For once, at a very low level the brain probably is organized around specific, modular abilities. You can see this from the fact that brain injury tends to affect specific skills, not make people overall less intelligent. There is no “g lobe”, and it is understandable if a cognitive psychologist or a neurologist is interested in the brain correlates of lower-level cognitive abilities because he is more likely to find them. g probably arises at some higher level of organization – maybe from a bottleneck that processes information flowing from these modular areas of the brain, which is less narrow in smarter people. Jensen himself suspected g was mostly processing speed, related to axon myelinization. Richard Haier suspected it was the efficiency of neural processing. David Geary recently proposed that it’s mitochondrial functioning. It’s probably not that simple but there certainly is cognition beyond g.

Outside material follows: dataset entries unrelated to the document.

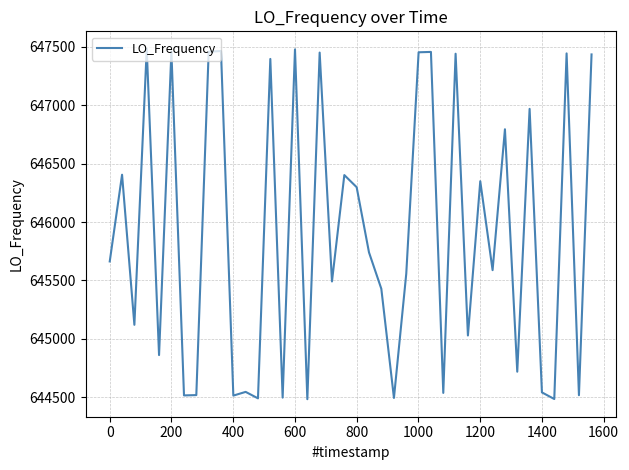

What is the difference between the maximum and minimum values?

3002.1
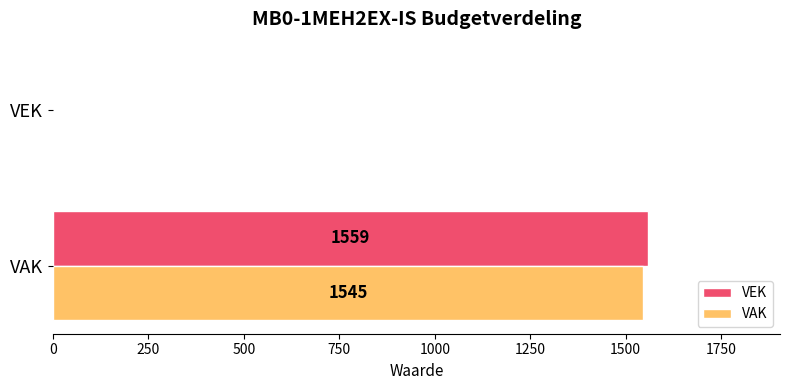

What is the approximate value of VAK at VAK?

1545.2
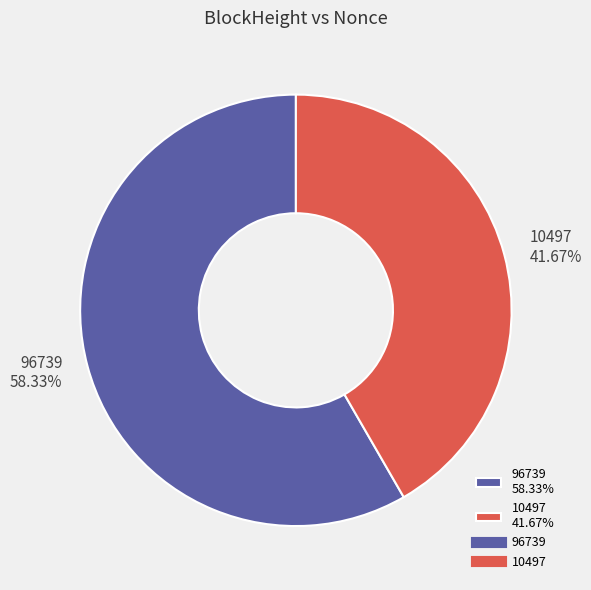

To the nearest percent, what is the difference between the largest and smallest slice percentages?

17%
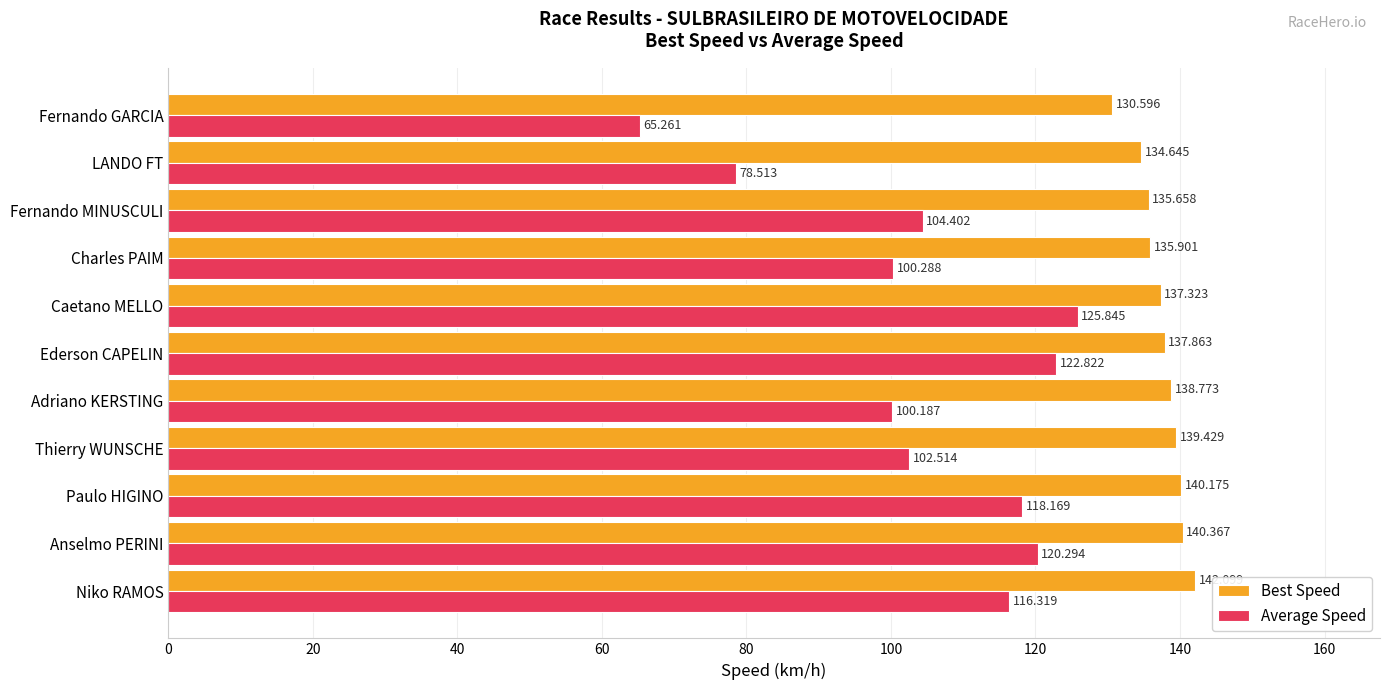

Which series has the largest total across all categories?

Best Speed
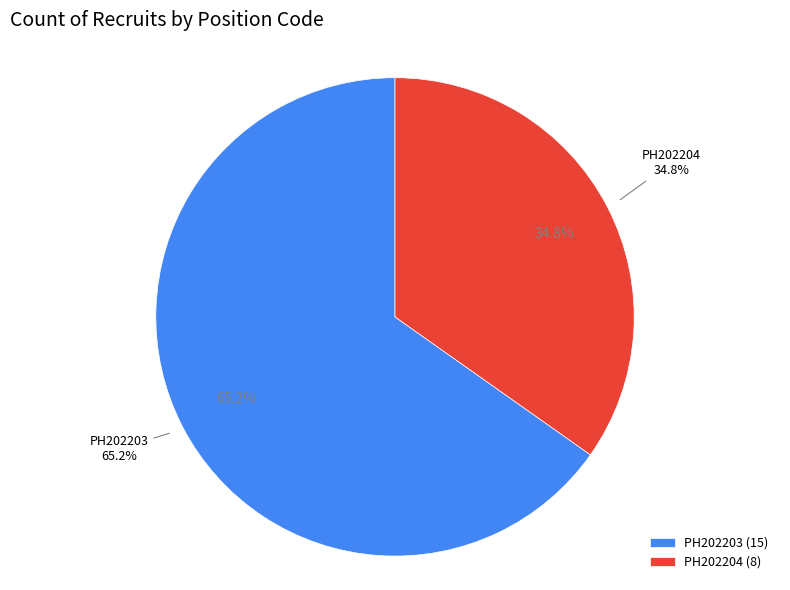

True or false: PH202204 accounts for 35% of the total.

True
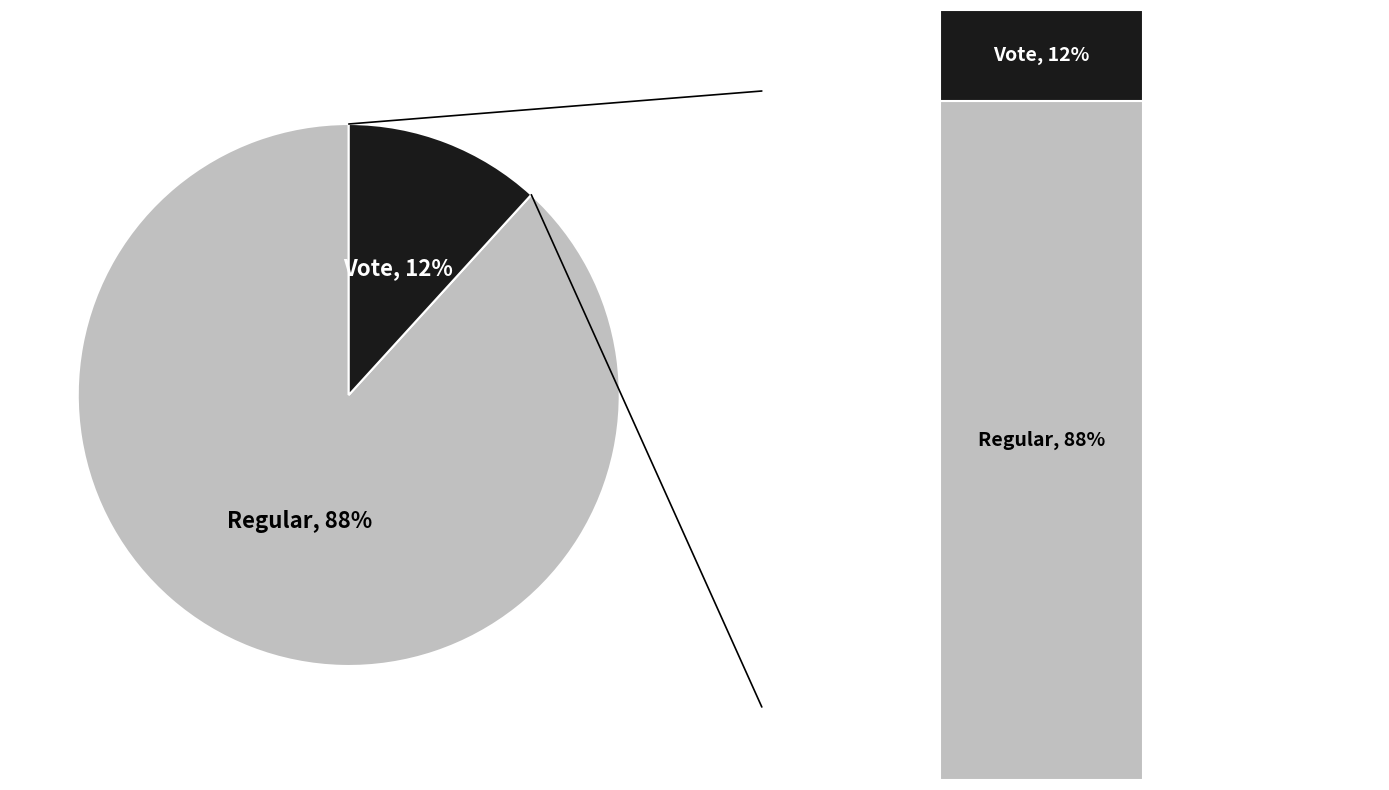

What is the ratio of the value at Vote to the value at Regular?

0.1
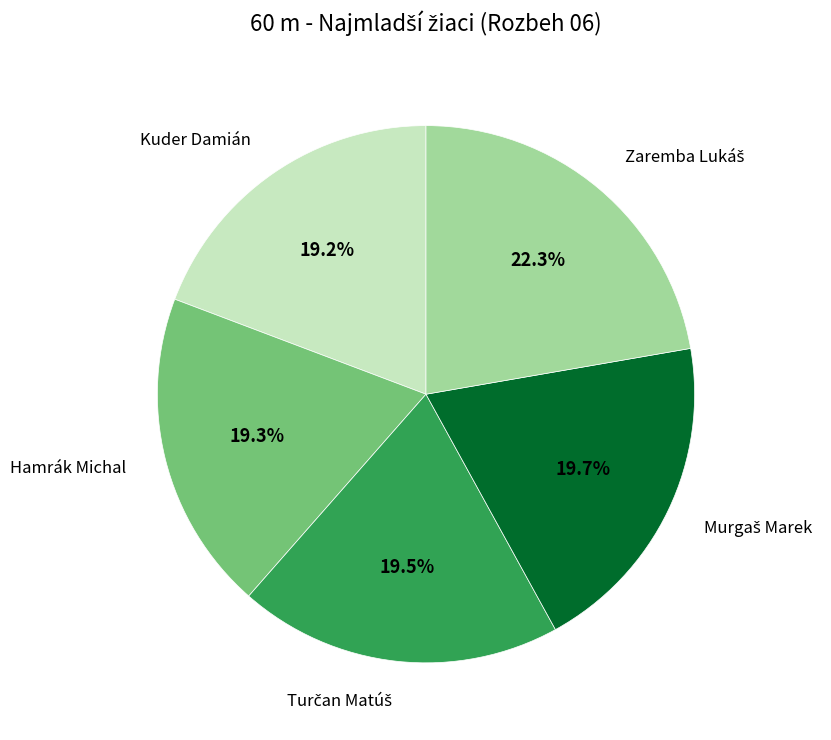

Is there a majority slice in this chart?

No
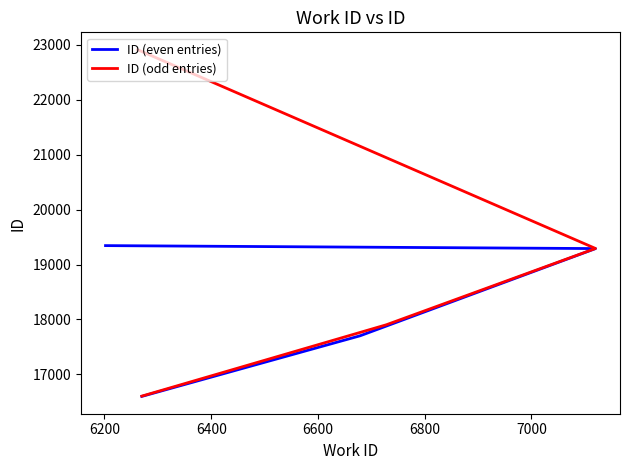

What is the maximum value for ID (even entries)?

19344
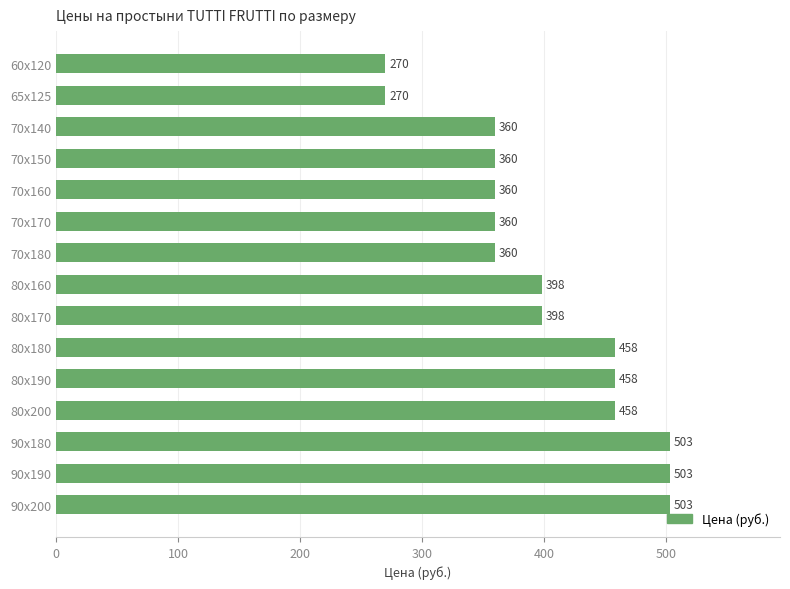

How many bars are there in total?

15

Also, the fact that there is a real general intelligence doesn’t preclude the existence of other abilities. There clearly are people with identical overall IQ scores who have strengths in verbal, mathematical or spatial skills. This is called ability tilt and it predicts career choice. Thorndike & Hagen noticed it way back in the 1950s. They studied WW2-enlisted American who had various cognitive scores from the Air Force and their career was known 12-13 years later. As you would expect, lawyers were smart overall but below average in visual-perceptual skills, while carpenters were not smart but they actually beat the lawyers in this specific domain. Thomas Coyle did a lot of great work in this domain. We also saw some cases where non-g abilities mattered for some school subjects. It’s not that “you are either smart or stupid and everything else is just measurement noise” – but general intelligence is a real thing, not an epiphenomenon or a statistical illusion and it really is the “chief active ingredient” of cognitive tests for most real-life outcomes.
Just saw this and sent it to Bill Revelle, who responded: "Thanks. That is a very nice analysis."